Indeed, the Trump presidency was a lot of chaos. Some of that was Trump’s fault, but much of the chaos that surrounds him — such as the Russia hoax and the current spate of absurd and politically motivated criminal charges against him — is unfairly manufactured controversy. And on the issue dominating the news right now, foreign policy, Trump legitimately excelled.
The Abraham Accords achieved by the Trump administration were such a diplomatic success at building peace in the region that when Iran launched missiles at Israel last month, Jordan and Saudi Arabia helped shoot them down. That kind of collaboration between Israel and Arab states, let alone in the middle of a conflict with the Palestinians, would have been unthinkable not that many years ago.
On top of that, Trump was the first president since Carter not to start any new foreign wars — and he managed to maintain relative peace exhibiting serious strength against American adversaries, such as going after Russians in Syria and killing Iranian terror chief Qasem Soleimani.
And through all this, he was mocked by D.C.’s profoundly terrible foreign policy establishment, not to mention our free-riding European allies. Remember when Trump went to the UN and told the Germans not to become too dependent on Russian energy, and “German Foreign Minister Heiko Maas could be seen smirking alongside his colleagues”? Well, one new Ukraine war and an exploded Nordstream pipeline later, both of which happened on Joe Biden’s watch, who’s smirking now?

> [INFORMATION]
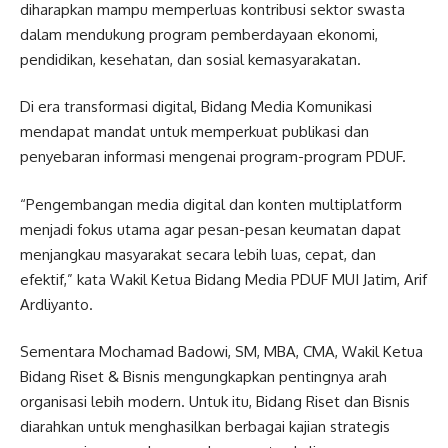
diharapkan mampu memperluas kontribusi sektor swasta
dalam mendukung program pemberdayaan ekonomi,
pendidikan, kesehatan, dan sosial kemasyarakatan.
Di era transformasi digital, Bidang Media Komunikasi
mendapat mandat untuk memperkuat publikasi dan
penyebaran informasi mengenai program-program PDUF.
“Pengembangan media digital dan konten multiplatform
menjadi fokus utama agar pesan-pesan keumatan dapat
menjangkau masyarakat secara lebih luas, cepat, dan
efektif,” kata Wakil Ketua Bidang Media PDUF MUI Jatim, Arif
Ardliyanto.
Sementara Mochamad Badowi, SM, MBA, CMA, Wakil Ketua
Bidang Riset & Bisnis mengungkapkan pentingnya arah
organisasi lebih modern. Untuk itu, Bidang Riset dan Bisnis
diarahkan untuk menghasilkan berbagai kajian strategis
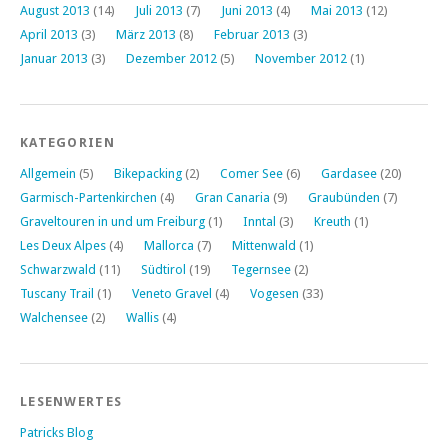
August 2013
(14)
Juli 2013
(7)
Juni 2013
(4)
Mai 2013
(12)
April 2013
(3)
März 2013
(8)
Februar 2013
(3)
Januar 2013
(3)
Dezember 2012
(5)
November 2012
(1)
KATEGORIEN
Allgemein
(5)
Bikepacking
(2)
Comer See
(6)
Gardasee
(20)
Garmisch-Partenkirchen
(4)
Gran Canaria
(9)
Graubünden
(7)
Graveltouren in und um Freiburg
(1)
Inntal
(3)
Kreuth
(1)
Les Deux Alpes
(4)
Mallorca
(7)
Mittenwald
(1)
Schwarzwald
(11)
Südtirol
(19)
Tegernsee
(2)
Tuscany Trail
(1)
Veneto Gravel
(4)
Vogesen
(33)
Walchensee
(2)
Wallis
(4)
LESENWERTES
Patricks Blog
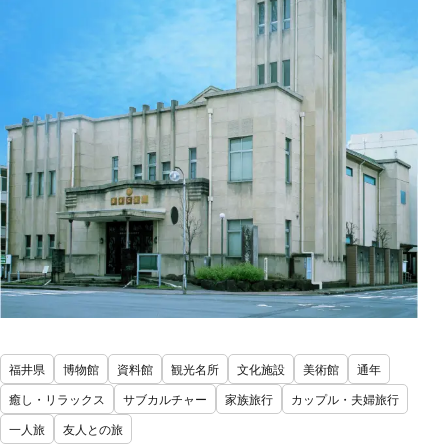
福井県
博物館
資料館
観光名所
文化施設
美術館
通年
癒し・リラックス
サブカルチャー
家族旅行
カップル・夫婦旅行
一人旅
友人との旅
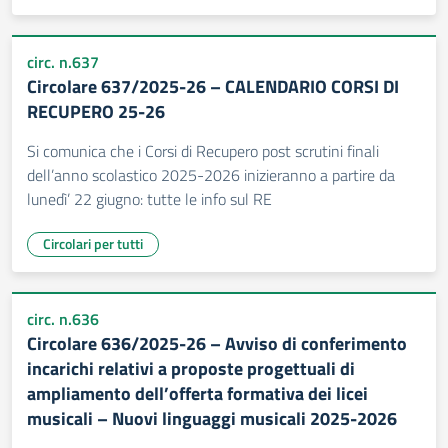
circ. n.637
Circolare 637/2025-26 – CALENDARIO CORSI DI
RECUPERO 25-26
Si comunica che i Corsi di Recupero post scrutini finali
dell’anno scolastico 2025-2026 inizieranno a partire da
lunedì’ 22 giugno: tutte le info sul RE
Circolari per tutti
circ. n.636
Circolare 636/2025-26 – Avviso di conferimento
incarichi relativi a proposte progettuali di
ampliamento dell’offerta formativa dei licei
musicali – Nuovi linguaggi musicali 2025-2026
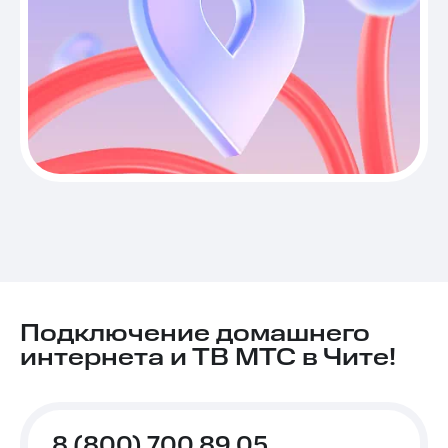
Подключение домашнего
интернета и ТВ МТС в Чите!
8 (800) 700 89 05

> [EXERCISE]
Write the next few paragraphs of the passage on Trump's foreign policy, picking up after its final question about who is smirking now.

> [ANSWER FOR THE TASK]
Cui Bono?
But foreign policy is just the start of bad news for Biden. There are other very significant issues right now, chiefly the economy and immigration, where a rational voter not bound by ideology would easily prefer Trump’s track record in the wake of Biden’s demonstrable failures. Indeed, the most recent New York Times poll, which has Trump leading in five of the six key swing states, notes that “Mr. Trump’s strength is largely thanks to gains among young, Black and Hispanic voters.” Not exactly the typical GOP demographic.
It seems a lot of voters don’t recall Trump’s presidency being as chaotic or miserable or, based on who’s supporting him in the polls, as racist as his opponents are convinced it was. Indeed, one way of judging Biden’s competence is simply a matter of cui bono.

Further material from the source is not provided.